# Chariot Cougar und Schwalbe Big Apple



## elvis4u (16. Oktober 2012)

Hallo,
ich hab auf unseren Chariot Cougar die Schwalbe Big Apple 2.35 (20") montiert. Nur scheinen die nicht so richtig auf die Felge zu passen. Man kann das am Reflexstreifen erkennen, der an einer Stelle deutlich weniger Abstand zur Felge hat. Hab schon mehrmals neu montiert, Reifen an der Flanke leicht gefettet und mit 4 bar aufgepumpt, damit er besser auf die Felge ruscht. Hat aber alles nichts gebraucht. Kann es sein dass die Felge gar keine richtigen 20" hat. Im Fahrbetrieb ist nichts zu merken, wenn man jedoch hinter dem Anhänger herfährt ist ein deutliches Schwanken zu erkennen. Ich fahre die Reifen übrigens mit nur einem bar, damit es unser kleiner ein bisschen gemütlicher hat. Bin schon am überlegen ob ich wieder die schmalen Original Reifen drauf machen soll. Vielleicht hat ja jemand die gleiche Kombi montiert und hat einen Tip für mich.

Danke und Gruß Michi


----------



## killercouch (16. Oktober 2012)

Fahre genau die gleiche Kombi, hab aber nicht solche massiven Probleme!

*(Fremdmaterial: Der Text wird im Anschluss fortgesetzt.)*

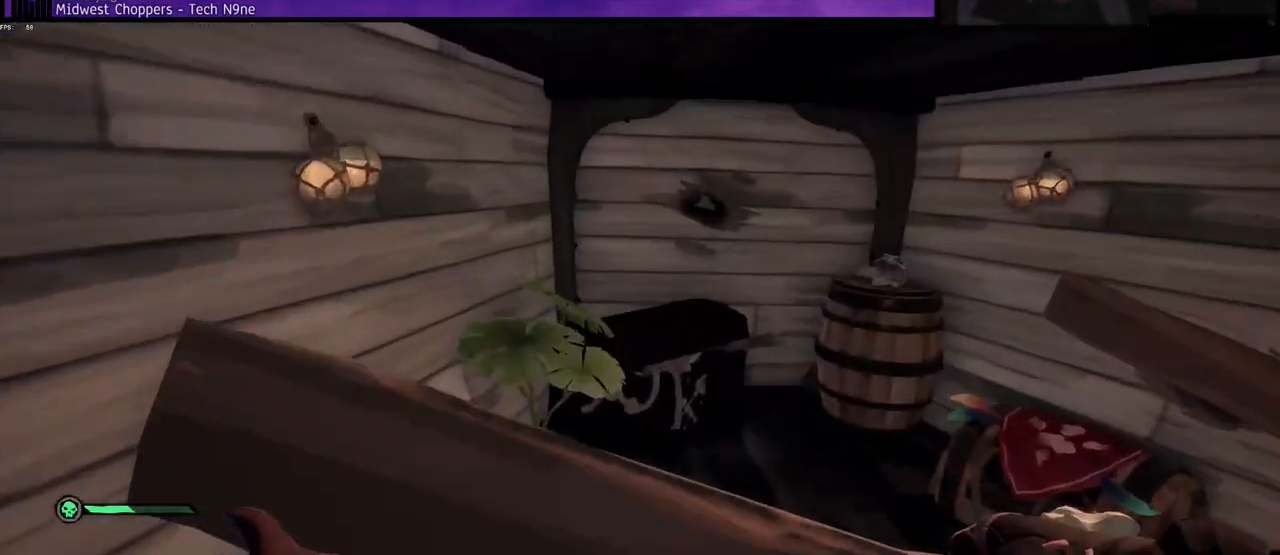
{"keys": ["w"], "events": [[183, "d", "down"], [400, "d", "up"]]}
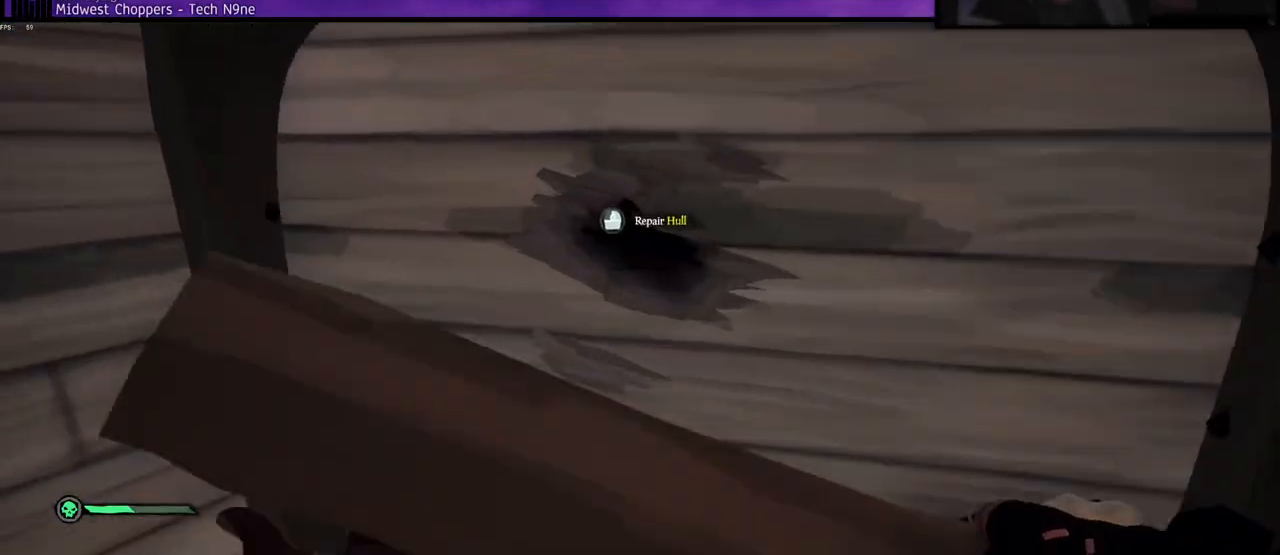
{"keys": [], "events": [[33, "w", "up"]]}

Hab den Reifen auch ordentlich aufgepumpt, soweit ich mich erinnere waren es sogar noch etwas mehr als 4 Bar. Der Reifen sitzt eigentlich ordentlich, der Reflexstreifen eiert aber auch ein bisschen. Ich hab das Gefühl, dass der Reflexstreifen nicht ganz kreisrund geklebt ist und daher die "Eieroptik" kommt. Allerdings läuft der Reifen fast grade, wenn ich von hinten draufschaue.
Das verbleibende bisschen Geeiere würde ich darauf schieben, dass der Reifen mit den 0,8 bar, die ich fahre, wieder ein bisschen "in sich zusammenfällt", merkt man am leichten Faltenwurf an der Flanke.

Eiert denn der Reifen auch, wenn Du mal probeweise mit den 4 Bar fährst? Evtl. hat ja auch die Felge selber einen Schlag?

Ansonsten würd ich sagen: Einfach fahren, solange der Reifen nicht von der Felge springt ist alles gut...


----------



## MTB-News.de




----------



## trifi70 (16. Oktober 2012)

Hab ähnliche Probleme am Burley, allerdings mit 16" und etwas geringerer Reifenbreite. Der Reflexstreifen ist in der Tat nicht konzentrisch aufgebracht und eiert dadurch immer, egal ob der Reifen "sitzt" oder nicht. Allerdings eiert der Reifen insgesamt auch auf der Felge. Habe mehrmals versucht, auch mit mehr Druck, hat nichts geholfen. Fahre 1 Bar und lass das so. Geht halt nicht besser


----------